Changing params: asinfo -v "set-config:context=namespace;id=redis;evict-tenths-pct=100", I’m able to have some eviction.

The change from 0.5 to 100 seems huge. What do you think?

Great, two questions. What is the data you are storing in the record? What is its - average- size? and Second, if your default ttl is 3600 seconds (1 hr) how is your ttl histogram showing records upto 100 x 864 = 86,400 seconds ttl – are you inserting records with ttl > default from the client?

We are using multiple sets in the namespace, so having a clear view of the data is not easy. Any way to have that from monitoring ? Yes, we are storing data with ttl > default ttl. Is it an issue ?

storing with ttl>default is fine, was just trying to understand your ttl histogram vs your namespace config. regarding object size you are storing, i don’t think you can get a objsz historgram for data in memory - you have to have some idea of the size of objects you are writing into your cluster from your client side - avg size - 100 bytes? 1KB? 100KB? … some granularity so some rough estimate can be made of what is happening.

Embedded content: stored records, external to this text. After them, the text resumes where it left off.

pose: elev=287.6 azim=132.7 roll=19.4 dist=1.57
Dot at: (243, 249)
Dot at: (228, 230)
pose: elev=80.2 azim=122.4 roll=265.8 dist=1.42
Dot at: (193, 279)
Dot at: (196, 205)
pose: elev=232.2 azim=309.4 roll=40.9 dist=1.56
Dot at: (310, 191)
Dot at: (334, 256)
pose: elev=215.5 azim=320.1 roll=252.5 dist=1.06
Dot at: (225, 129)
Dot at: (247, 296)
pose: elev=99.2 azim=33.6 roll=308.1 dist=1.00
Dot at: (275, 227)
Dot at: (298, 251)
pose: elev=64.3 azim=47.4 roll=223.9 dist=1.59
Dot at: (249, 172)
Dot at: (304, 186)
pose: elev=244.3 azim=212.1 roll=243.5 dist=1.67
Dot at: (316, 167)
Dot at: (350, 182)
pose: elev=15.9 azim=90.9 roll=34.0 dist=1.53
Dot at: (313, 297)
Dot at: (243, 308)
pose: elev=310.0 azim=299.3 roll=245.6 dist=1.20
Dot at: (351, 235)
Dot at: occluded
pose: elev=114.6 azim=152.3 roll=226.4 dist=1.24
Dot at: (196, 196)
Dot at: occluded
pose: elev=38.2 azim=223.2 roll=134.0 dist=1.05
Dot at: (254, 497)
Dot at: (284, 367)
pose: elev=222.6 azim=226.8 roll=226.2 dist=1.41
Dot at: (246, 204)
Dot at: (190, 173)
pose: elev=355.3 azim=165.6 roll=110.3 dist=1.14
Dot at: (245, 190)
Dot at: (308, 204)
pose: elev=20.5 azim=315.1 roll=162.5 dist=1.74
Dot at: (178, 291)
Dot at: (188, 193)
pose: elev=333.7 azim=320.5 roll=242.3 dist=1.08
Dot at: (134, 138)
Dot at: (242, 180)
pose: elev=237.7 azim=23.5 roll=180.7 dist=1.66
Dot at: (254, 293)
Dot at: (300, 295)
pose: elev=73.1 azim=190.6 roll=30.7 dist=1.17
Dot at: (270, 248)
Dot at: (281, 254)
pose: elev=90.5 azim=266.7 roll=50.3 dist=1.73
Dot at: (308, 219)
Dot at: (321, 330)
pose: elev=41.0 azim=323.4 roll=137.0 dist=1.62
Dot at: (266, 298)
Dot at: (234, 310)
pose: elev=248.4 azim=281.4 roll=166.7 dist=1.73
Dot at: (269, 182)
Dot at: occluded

First, evict-hist-buckets is 10,000 by default, ttl histogram always shows 100 buckets, but computations for evictions are based on evict-hist-buckets. By setting it to 1000 you made things 10 times worse for your situation. (Post 3.8.3 think of ttl histogram as ‘birds eye view’!)

Second, when you say 0.5 to 100 – those are two different units your are picking. 0.5 is percent - so that is evict-tenths-pct = 5. evict-tenths-pct=100 implies 100 x 0.1 (tenth) percent = 10% pct. In this case, server will start adding (counting) records in buckets closest to expiration till the count reaches 10% of total records, that is the threshold bucket, it will back off the threshold bucket and evict all buckets below it.

Without going through the full calculation (not knowing record size), try increasing evict-hist-buckets beyond 10,000. (Max is 10 million). When you set to 1000, you are making buckets bigger, your threshold bucket may be the first bucket itself and nothing gets evicted. Hope that helps.